* _WHAT IS EXPECTED_: Reproduce the part of the Alan Hywel Jones biography below, starting with "Alan Hywel Jones, usually" and going on through "north of Cardiff.".

* _PASSAGE PROVIDED_:
++++

= Alan Hywel Jones =

British materials scientist

Alan Hywel Jones, usually Hywel Jones professionally, is a British materials scientist, working on ceramic composites and body armour, tribology, metals, including sustainable use of precious metals and rare-earth elements, and decorative alloys, wear-resistant coatings, materials analysis and ballistics, and friction-stir methods (welding and processing). He has appeared on radio and television to discuss some of his areas of interest.

==Early life==
Jones was born in Wales in 1970, and attended school in Ebbw Vale, about 37 km north of Cardiff.

==Education and career==
===Academic career===
Jones studied at the University of Warwick from 1988 to 1997, receiving a BSc in Physics (1991), an MSc in Materials Characterisation (1993), and a PhD titled Synthesis and Tribology of Sialon / TiB2 Ceramic Composite (1997). He then secured a post as a post-doctoral research fellow and worked over three years on an EU-funded project on ultra-hard composites for tribological applications.

Jones moved to a post at Sheffield Hallam University's Materials and Engineering Research Institute (MERI) in 2000, and continues to work there. He became a senior consultant in 2004, then a senior research fellow, and is now a principal research fellow. He coordinates the consultancy activities of the institute, and has been involved in several hundred projects.

++++

* _DATA_:
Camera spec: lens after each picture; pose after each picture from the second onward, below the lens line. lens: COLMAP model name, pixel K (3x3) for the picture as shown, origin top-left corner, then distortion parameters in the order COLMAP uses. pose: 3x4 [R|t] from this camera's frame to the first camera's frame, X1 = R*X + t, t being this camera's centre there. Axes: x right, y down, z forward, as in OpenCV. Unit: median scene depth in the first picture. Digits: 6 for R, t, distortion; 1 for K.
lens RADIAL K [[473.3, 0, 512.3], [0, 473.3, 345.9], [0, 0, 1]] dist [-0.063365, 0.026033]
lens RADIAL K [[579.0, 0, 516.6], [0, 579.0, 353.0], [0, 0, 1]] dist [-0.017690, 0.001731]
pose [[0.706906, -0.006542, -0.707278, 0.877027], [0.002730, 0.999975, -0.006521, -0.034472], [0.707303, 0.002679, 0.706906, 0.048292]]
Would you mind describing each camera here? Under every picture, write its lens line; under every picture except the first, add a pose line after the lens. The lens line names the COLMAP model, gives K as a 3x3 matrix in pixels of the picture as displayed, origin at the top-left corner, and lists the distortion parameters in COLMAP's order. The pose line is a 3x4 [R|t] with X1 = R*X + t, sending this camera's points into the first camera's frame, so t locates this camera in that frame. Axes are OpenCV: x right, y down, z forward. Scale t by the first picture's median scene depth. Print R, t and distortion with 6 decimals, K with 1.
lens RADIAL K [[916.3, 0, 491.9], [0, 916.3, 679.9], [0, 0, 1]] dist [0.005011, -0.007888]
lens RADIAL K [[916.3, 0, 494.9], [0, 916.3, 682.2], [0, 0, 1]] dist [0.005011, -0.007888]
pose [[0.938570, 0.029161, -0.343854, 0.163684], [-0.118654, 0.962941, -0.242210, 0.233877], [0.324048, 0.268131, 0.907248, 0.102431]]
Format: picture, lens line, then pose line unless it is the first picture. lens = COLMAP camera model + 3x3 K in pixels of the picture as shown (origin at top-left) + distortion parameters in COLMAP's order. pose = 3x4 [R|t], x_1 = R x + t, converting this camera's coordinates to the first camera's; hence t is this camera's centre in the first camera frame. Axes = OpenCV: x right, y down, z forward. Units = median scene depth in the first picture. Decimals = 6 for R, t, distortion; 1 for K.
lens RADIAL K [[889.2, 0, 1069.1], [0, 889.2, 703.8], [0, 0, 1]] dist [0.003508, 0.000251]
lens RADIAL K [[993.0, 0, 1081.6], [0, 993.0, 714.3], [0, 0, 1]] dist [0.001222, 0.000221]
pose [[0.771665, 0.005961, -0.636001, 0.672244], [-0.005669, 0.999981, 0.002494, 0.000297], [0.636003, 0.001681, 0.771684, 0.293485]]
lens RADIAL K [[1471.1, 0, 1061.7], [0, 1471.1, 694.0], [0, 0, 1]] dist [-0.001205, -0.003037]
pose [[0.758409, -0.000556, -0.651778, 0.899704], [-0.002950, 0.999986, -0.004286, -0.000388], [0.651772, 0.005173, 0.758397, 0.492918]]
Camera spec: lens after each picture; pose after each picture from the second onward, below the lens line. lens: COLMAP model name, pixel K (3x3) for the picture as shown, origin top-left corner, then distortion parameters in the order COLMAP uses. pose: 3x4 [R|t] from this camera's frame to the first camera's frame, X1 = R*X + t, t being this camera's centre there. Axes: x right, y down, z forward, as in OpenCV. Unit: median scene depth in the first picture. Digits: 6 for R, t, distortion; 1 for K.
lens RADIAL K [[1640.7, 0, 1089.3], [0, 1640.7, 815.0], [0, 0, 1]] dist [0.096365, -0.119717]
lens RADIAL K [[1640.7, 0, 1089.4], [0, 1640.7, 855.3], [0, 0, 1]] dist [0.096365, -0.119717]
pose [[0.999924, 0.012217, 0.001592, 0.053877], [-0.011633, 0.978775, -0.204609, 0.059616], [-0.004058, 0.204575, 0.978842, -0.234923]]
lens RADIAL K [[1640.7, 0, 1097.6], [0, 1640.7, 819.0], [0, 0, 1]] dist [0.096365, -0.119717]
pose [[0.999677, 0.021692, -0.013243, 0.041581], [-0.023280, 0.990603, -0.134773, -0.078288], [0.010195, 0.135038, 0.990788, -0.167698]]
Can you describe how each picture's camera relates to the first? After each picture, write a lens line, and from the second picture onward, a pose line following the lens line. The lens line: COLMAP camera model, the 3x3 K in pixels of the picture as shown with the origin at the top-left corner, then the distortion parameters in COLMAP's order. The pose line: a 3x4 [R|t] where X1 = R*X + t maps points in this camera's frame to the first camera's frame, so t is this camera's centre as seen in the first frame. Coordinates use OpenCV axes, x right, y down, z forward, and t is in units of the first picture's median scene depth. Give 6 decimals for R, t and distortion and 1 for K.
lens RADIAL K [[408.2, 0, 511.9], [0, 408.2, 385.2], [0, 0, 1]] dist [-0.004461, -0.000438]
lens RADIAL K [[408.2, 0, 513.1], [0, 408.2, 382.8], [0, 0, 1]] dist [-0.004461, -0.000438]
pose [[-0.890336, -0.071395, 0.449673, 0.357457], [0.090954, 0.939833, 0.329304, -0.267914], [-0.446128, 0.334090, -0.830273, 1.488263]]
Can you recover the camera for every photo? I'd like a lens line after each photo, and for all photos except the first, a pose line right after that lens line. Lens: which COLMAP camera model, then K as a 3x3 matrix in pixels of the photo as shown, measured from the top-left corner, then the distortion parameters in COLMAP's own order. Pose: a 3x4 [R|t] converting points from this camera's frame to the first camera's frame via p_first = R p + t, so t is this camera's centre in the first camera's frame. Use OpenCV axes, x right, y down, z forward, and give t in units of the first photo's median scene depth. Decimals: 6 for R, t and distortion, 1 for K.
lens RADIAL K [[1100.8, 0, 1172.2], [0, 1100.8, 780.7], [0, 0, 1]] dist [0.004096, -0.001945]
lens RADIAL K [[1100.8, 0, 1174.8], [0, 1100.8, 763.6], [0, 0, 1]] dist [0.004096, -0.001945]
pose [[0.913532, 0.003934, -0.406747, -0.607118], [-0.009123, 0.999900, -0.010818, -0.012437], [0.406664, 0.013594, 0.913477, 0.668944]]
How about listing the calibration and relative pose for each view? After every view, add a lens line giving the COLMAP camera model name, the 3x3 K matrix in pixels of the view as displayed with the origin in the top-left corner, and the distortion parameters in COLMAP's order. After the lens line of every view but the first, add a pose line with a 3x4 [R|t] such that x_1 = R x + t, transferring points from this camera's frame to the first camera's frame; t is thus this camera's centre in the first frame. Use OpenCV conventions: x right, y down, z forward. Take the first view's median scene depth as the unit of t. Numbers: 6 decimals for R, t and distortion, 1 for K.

++++

* _SOLVED EXERCISE_:
Alan Hywel Jones, usually Hywel Jones professionally, is a British materials scientist, working on ceramic composites and body armour, tribology, metals, including sustainable use of precious metals and rare-earth elements, and decorative alloys, wear-resistant coatings, materials analysis and ballistics, and friction-stir methods (welding and processing). He has appeared on radio and television to discuss some of his areas of interest.

==Early life==
Jones was born in Wales in 1970, and attended school in Ebbw Vale, about 37 km north of Cardiff.